The furnishings of Zurich’s James Joyce Pub, incidentally, are from the Jury pub in Dublin mentioned in Ulysses.
Carl Gustav Jung
(Copyright by absolut Medien)
In the 1930’s, Joyce came to Zurich regularly to take his daughter Lucia to another of Zurich’s celebrities, renegade psychoanalyst Carl Gustav Jung.

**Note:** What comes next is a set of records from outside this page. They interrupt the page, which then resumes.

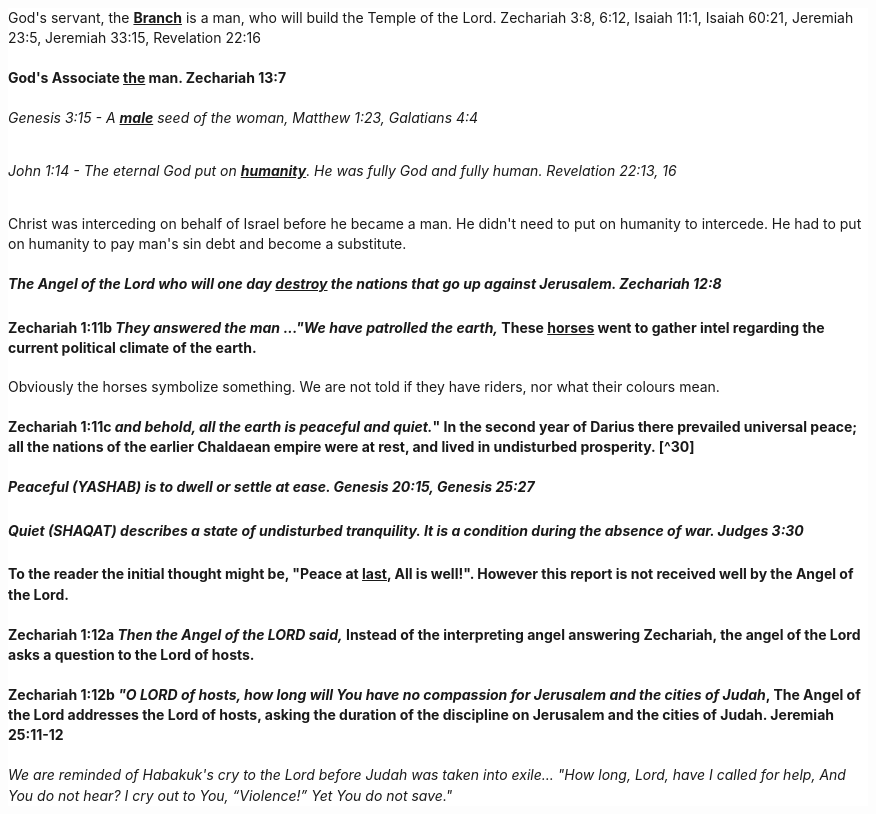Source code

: God's servant, the **<u>Branch</u>** is a man, who will build the Temple of the Lord. Zechariah 3:8, 6:12, Isaiah 11:1, Isaiah 60:21, Jeremiah 23:5, Jeremiah 33:15, Revelation 22:16

#### God's Associate **<u>the</u>** man. Zechariah 13:7

###### Genesis 3:15 - A **<u>male</u>** seed of the woman, Matthew 1:23, Galatians 4:4

###### John 1:14 - The eternal God put on **<u>humanity</u>**. He was fully God and fully human. Revelation 22:13, 16 

Christ was interceding on behalf of Israel before he became a man. He didn't need to put on humanity to intercede. He had to put on humanity to pay man's sin debt and become a substitute. 

##### The Angel of the Lord who will one day **<u>destroy</u>** the nations that go up against Jerusalem. Zechariah 12:8

#### Zechariah 1:11b *They answered the man ..."We have patrolled the earth,* These **<u>horses</u>** went to gather intel regarding the current political climate of the earth. 

Obviously the horses symbolize something. We are not told if they have riders, nor what their colours mean. 

#### Zechariah 1:11c *and behold, all the earth is peaceful and quiet.*" In the second year of Darius there prevailed universal peace; all the nations of the earlier Chaldaean empire were at rest, and lived in undisturbed prosperity. [^30]

##### *Peaceful* (YASHAB) is to dwell or settle at ease. Genesis 20:15, Genesis 25:27

##### *Quiet* (SHAQAT) describes a state of undisturbed tranquility. It is a condition during the absence of war. Judges 3:30

#### To the reader the initial thought might be, "Peace at **<u>last</u>**, All is well!". However this report is not received well by the Angel of the Lord.  

#### Zechariah 1:12a *Then the Angel of the LORD said,* Instead of the interpreting angel answering Zechariah, the angel of the Lord asks a question to the Lord of hosts.

#### Zechariah 1:12b *"O LORD of hosts, how long will You have no compassion for Jerusalem and the cities of Judah*, The Angel of the Lord addresses the Lord of hosts,  asking the duration of the discipline on Jerusalem and the cities of Judah. Jeremiah 25:11-12

###### We are reminded of Habakuk's cry to the Lord before Judah was taken into exile... "*How long, Lord, have I called for help, And You do not hear? I cry out to You, “Violence!” Yet You do not save*."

From 1905 to 1909, Jung worked at the Burghölzli psychiatric asylum in Zurich, before he opened his practice in Küsnacht on Lake Zurich.
Thomas Mann
Thomas Mann, author of epics such as the Buddenbrocks for which he received the Nobel prize, also had close ties to Zurich and died here in 1955. He is buried in Kilchberg, just outside Zurich, but the Thomas Mann Archiv runs a small museum about his life.
So what was the main character in the Buddenbrocks called? We have no idea either, but you are sure to know the literary creation of another writer who lived in Zurich!
Johanna Spyri
Heidi, the epitome of mountain goodness, was actually thought up in Zurich. She is the brainchild of Johanna Spyri who died 1900 and is buried in Sihlfeld Cemetery. There, you will also find the grave of Swiss writer Gottfried Keller.
More Information
Albert Einstein
– Memorial plaque, Unionsstrasse 4
– Swiss Federal Institute for Technology ETH, Rämistrasse 101
Vladimir Lenin & Nadezhda Krupskaya
– Memorial plaque, Spiegelgasse 14
Dada Art Movement & Constructivists
– Cabaret Voltaire, Spiegelgasse 1
– Haus Konstruktiv, Selnaustrasse 25
James Joyce
– Memorial plaque, Universitätstrasse 38
– James Joyce Foundation, Augustinergasse 9, library open Mon – Fri, 10 AM – 5 PM
– Grave, Friedhof Fluntern, Zürichbergstrasse 189
– James Joyce Pub, Pelikanstrasse 8
Carl Gustav Jung
– Psychiatric University Clinic, formerly Burghölzli, Lenggstrasse 31 (Entering not possible)
Johanna Spyri & Gottfried Keller
– Graves, Friedhof (Cemetery) Sihlfeld, Albisriederstrasse 31
Thomas Mann
– Thomas-Mann-Archiv, Schönberggasse 15, open Wed & Sat, 2 – 4 PM, admission free.